Merda. Eu olhei a tela. Era o Owen. — Foi mal, Owen. Eu achei que fosse o meu chefe. Me chama de Maverick, ou Mave. “Sra. Winston” me deixa com cara de velha.
— Desculpe, senhora.
— Tá. Tanto faz. Em que eu posso ajudar, Owen?
— Meu chefe mandou eu ver como você está. Ele ainda tá preso na reunião.
— Ah, eu tô bem. Acabei de voltar da minha avó. Eu tava indo pro meu apartamento.
— Ele quer que você esteja no penthouse. Ele já deixou suas coisas preparadas.
— Como assim?
— Ele resolveu tudo.
— Ele é sempre assim? Querendo controlar tudo?
— Quase sempre, senhora.
— Para de me chamar de senhora. E eu vou pro penthouse, se você não se importar de me passar o endereço.
— Tô te mandando agora.
Quando o endereço chegou, eu salvei no GPS do carro. Levei quase uma hora até uma das torres residenciais mais altas de Manhattan. A Central Tower se erguia enorme na minha frente, e eu não fazia ideia do que fazer, onde estacionar meu carro — que claramente não tinha nada a ver com aquele lugar — nem pra onde ir depois.
Uma batida no vidro interrompeu meus pensamentos. Era um manobrista pedindo pra eu sair dali. Foi quando eu reparei num Cadillac atrás de mim.
— Merda. — Eu saí dirigindo pra procurar uma vaga e quase atropelei alguém. — Que porra é essa?
Era o Owen. Dessa vez, ele estava sem o paletó do terno. Parecia bonito e jovem. — Você tá tentando me atropelar? — Ele entrou no carro. — Vamos. Vira à direita. O chefe tem uma área de estacionamento particular.
— Eu tô completamente fora do meu lugar. Eu, sinceramente, não sei o que eu tava pensando e em que merda eu me meti.
— Você vai ficar bem.
Eu olhei pra ele de lado, por um instante. — Então não é a primeira vez que seu chefe te manda procurar uma esposa pra ele?
— Eu tenho uma lista de candidatas, mas ele dispensou todas, até a mulher…
— Com quem ele tá saindo.
— O chefe não “sai” com ninguém. Eu não chamaria isso de namoro. Eles só ficaram, sem compromisso, e os dois sabem exatamente qual é a situação.
— Uau. — Doeu saber que meu marido ainda ficava com outra mulher. Mesmo com nosso acordo bem claro, e com a gente tendo combinado um relacionamento aberto enquanto ainda fôssemos casados, desde que tudo fosse informado, ainda assim não me descia.

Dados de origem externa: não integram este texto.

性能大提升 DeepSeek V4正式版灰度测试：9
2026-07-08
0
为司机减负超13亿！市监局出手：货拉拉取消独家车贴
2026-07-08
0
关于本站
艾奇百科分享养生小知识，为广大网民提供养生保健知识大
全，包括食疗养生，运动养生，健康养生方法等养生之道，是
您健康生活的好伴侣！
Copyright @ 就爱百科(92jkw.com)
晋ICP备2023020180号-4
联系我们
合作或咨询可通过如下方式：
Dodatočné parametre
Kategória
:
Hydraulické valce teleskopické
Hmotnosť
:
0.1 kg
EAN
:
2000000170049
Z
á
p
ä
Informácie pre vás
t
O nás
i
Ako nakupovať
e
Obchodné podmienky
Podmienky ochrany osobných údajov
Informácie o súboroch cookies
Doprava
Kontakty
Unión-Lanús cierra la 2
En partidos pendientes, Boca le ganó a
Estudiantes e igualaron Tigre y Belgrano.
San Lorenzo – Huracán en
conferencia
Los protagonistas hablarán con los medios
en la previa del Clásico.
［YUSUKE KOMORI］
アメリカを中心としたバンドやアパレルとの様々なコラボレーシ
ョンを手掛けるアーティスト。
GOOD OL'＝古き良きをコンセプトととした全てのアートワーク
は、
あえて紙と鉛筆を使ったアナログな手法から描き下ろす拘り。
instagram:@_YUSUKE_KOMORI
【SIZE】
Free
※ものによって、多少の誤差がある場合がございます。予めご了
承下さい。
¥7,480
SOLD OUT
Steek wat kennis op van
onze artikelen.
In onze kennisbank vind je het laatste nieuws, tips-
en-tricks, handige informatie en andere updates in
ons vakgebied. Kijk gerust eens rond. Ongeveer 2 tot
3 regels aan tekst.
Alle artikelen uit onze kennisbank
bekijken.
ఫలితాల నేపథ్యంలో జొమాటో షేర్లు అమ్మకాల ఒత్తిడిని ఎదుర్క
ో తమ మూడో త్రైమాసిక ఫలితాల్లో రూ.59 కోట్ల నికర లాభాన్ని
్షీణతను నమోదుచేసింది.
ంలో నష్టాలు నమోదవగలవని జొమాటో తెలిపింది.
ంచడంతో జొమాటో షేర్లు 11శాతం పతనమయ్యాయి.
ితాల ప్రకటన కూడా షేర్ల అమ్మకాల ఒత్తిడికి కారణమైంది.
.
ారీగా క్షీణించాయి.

Tinha uma cláusula de que a gente podia concordar em dormir junto, desde que fosse consensual, e isso foi antes de eu descobrir que ia me casar com o filho.
Eu estacionei meu carro ao lado de um Audi R8, que parecia que devia estar num pátio de sucata. — Ele coleciona carros. Por que eu ainda me surpreendo?
— Ele coleciona, mas nunca faz questão de mostrar.
— Você pode falar mal assim do seu empregador?
— Claro. — Ele me ajudou a sair e me guiou até a porta do elevador privativo, que ele destrancou com o cartão.
Assim que a porta se fechou, começou a tocar um rock clássico. Era um elevador supermoderno, mas demorou um pouco pra chegar ao penthouse.
Ele nos deixou no corredor, e Owen destrancou a porta dupla. Eu me surpreendi com o tamanho do penthouse. Era acolhedor, com o pé-direito alto, fazendo tudo parecer amplo, espaçoso e aconchegante, com um design de interiores moderno.
A janela enorme, do chão ao teto, dava vista pros arranha-céus e pro parque da cidade. Havia uma escada no canto que levava ao andar de cima, mas o que mais me chamou a atenção foi o tom neutro das paredes, em contraste com os estofados, os tapetes e os diferentes detalhes dos móveis.
Eu esperava algo com uma pegada mais masculina, mas o Lake continuava me surpreendendo.